_REQUIRED WORK_
Copy the text of every record below word for word, line by line, and omit the pictures from your answer.

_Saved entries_

※

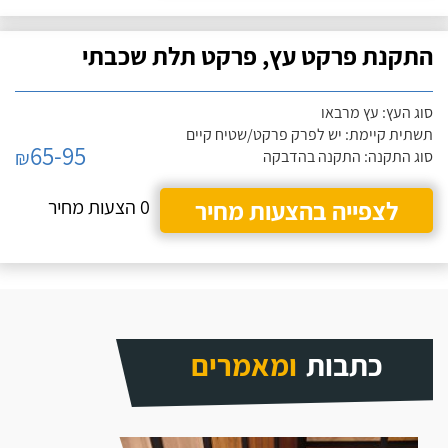
התקנת פרקט עץ, פרקט תלת שכבתי
סוג העץ: עץ מרבאו
תשתית קיימת: יש לפרק פרקט/שטיח קיים
65-95
₪
סוג התקנה: התקנה בהדבקה
לצפייה בהצעות מחיר
0 הצעות מחיר
כתבות
ומאמרים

※

_RESPONSE_
התקנת פרקט עץ, פרקט תלת שכבתי
סוג העץ: עץ מרבאו
תשתית קיימת: יש לפרק פרקט/שטיח קיים
65-95
₪
סוג התקנה: התקנה בהדבקה
לצפייה בהצעות מחיר
0 הצעות מחיר
כתבות
ומאמרים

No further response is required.